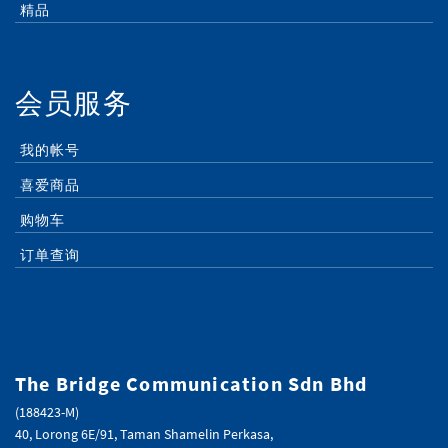
精品
会员服务
我的帐号
喜爱商品
购物车
订单查询
The Bridge Communication Sdn Bhd
(188423-M)
40, Lorong 6E/91, Taman Shamelin Perkasa,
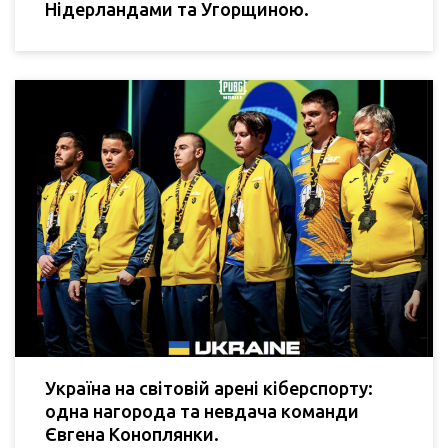
Нідерландами та Угорщиною.
Україна на світовій арені кіберспорту:
одна нагорода та невдача команди
Євгена Коноплянки.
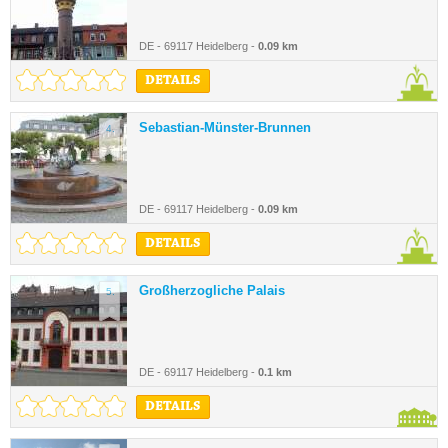
DE - 69117 Heidelberg -
0.09 km
DETAILS
Sebastian-Münster-Brunnen
4.
DE - 69117 Heidelberg -
0.09 km
DETAILS
Großherzogliche Palais
5.
DE - 69117 Heidelberg -
0.1 km
DETAILS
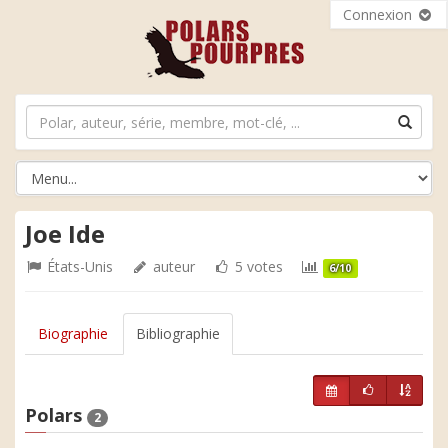
Connexion
Joe Ide
États-Unis
auteur
5 votes
6/10
Biographie
Bibliographie
Polars
2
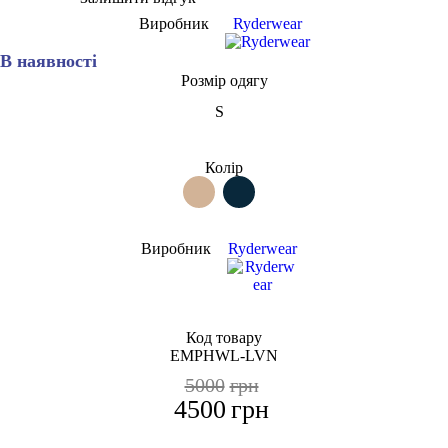
Виробник
Ryderwear
В наявності
Розмір одягу
S
Колір
Виробник
Ryderwear
Код товару
EMPHWL-LVN
5000
грн
4500
грн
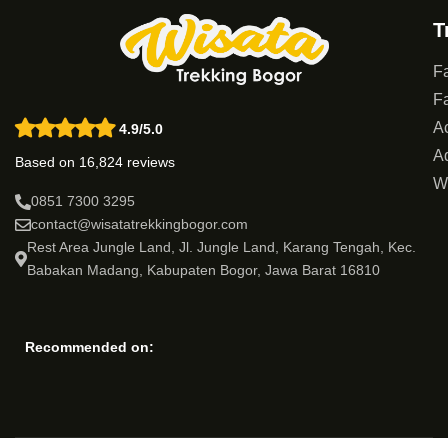
T
Fa
Fa
Ac
4.9/5.0
Ad
Based on 16,824 reviews
W
0851 7300 3295
contact@wisatatrekkingbogor.com
Rest Area Jungle Land, Jl. Jungle Land, Karang Tengah, Kec.
Babakan Madang, Kabupaten Bogor, Jawa Barat 16810
Recommended on:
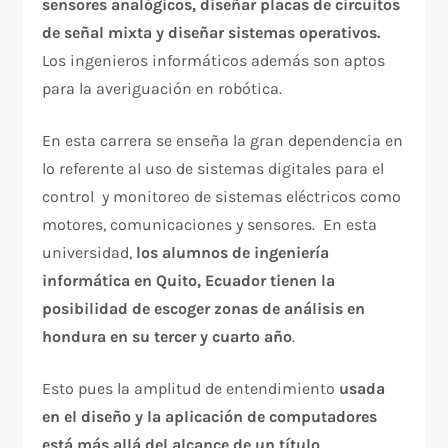
sensores analógicos, diseñar placas de circuitos
de señal mixta y diseñar sistemas operativos.
Los ingenieros informáticos además son aptos
para la averiguación en robótica.
En esta carrera se enseña la gran dependencia en
lo referente al uso de sistemas digitales para el
control y monitoreo de sistemas eléctricos como
motores, comunicaciones y sensores. En esta
universidad,
los alumnos de ingeniería
informática en Quito, Ecuador tienen la
posibilidad de escoger zonas de análisis en
hondura en su tercer y cuarto año
.
Esto pues la amplitud de entendimiento
usada
en el diseño y la aplicación de computadores
está más allá del alcance de un título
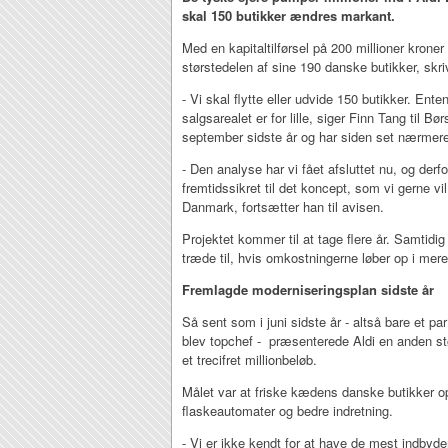
skal 150 butikker ændres markant.
Med en kapitaltilførsel på 200 millioner krone
størstedelen af sine 190 danske butikker, skr
- Vi skal flytte eller udvide 150 butikker. Enten
salgsarealet er for lille, siger Finn Tang til Bø
september sidste år og har siden set nærmere 
- Den analyse har vi fået afsluttet nu, og derfo
fremtidssikret til det koncept, som vi gerne vil
Danmark, fortsætter han til avisen.
Projektet kommer til at tage flere år. Samtidig e
træde til, hvis omkostningerne løber op i mere
Fremlagde moderniseringsplan sidste år
Så sent som i juni sidste år - altså bare et p
blev topchef - præsenterede Aldi en anden stør
et trecifret millionbeløb.
Målet var at friske kædens danske butikker 
flaskeautomater og bedre indretning.
- Vi er ikke kendt for at have de mest indbyd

◆ TASK
When you write out the material above, keep every line exact and drop each picture.

◆ SOLVED PROBLEM
精品
会员服务
我的帐号
喜爱商品
购物车
订单查询
The Bridge Communication Sdn Bhd
(188423-M)
40, Lorong 6E/91, Taman Shamelin Perkasa,
Нідерландами та Угорщиною.
Україна на світовій арені кіберспорту:
одна нагорода та невдача команди
Євгена Коноплянки.
DE - 69117 Heidelberg -
0.09 km
DETAILS
Sebastian-Münster-Brunnen
4.
DE - 69117 Heidelberg -
0.09 km
DETAILS
Großherzogliche Palais
5.
DE - 69117 Heidelberg -
0.1 km
DETAILS
Connexion
Joe Ide
États-Unis
auteur
5 votes
6/10
Biographie
Bibliographie
Polars
2
Виробник
Ryderwear
В наявності
Розмір одягу
S
Колір
Виробник
Ryderwear
Код товару
EMPHWL-LVN
5000
грн
4500
грн
T
Fa
Fa
Ac
4.9/5.0
Ad
Based on 16,824 reviews
W
0851 7300 3295
contact@wisatatrekkingbogor.com
Rest Area Jungle Land, Jl. Jungle Land, Karang Tengah, Kec.
Babakan Madang, Kabupaten Bogor, Jawa Barat 16810
Recommended on:
sensores analógicos, diseñar placas de circuitos
de señal mixta y diseñar sistemas operativos.
Los ingenieros informáticos además son aptos
para la averiguación en robótica.
En esta carrera se enseña la gran dependencia en
lo referente al uso de sistemas digitales para el
control y monitoreo de sistemas eléctricos como
motores, comunicaciones y sensores. En esta
universidad,
los alumnos de ingeniería
informática en Quito, Ecuador tienen la
posibilidad de escoger zonas de análisis en
hondura en su tercer y cuarto año
.
Esto pues la amplitud de entendimiento
usada
en el diseño y la aplicación de computadores
está más allá del alcance de un título
skal 150 butikker ændres markant.
Med en kapitaltilførsel på 200 millioner krone
størstedelen af sine 190 danske butikker, skr
- Vi skal flytte eller udvide 150 butikker. Enten
salgsarealet er for lille, siger Finn Tang til Bø
september sidste år og har siden set nærmere 
- Den analyse har vi fået afsluttet nu, og derfo
fremtidssikret til det koncept, som vi gerne vil
Danmark, fortsætter han til avisen.
Projektet kommer til at tage flere år. Samtidig e
træde til, hvis omkostningerne løber op i mere
Fremlagde moderniseringsplan sidste år
Så sent som i juni sidste år - altså bare et p
blev topchef - præsenterede Aldi en anden stør
et trecifret millionbeløb.
Målet var at friske kædens danske butikker 
flaskeautomater og bedre indretning.
- Vi er ikke kendt for at have de mest indbyd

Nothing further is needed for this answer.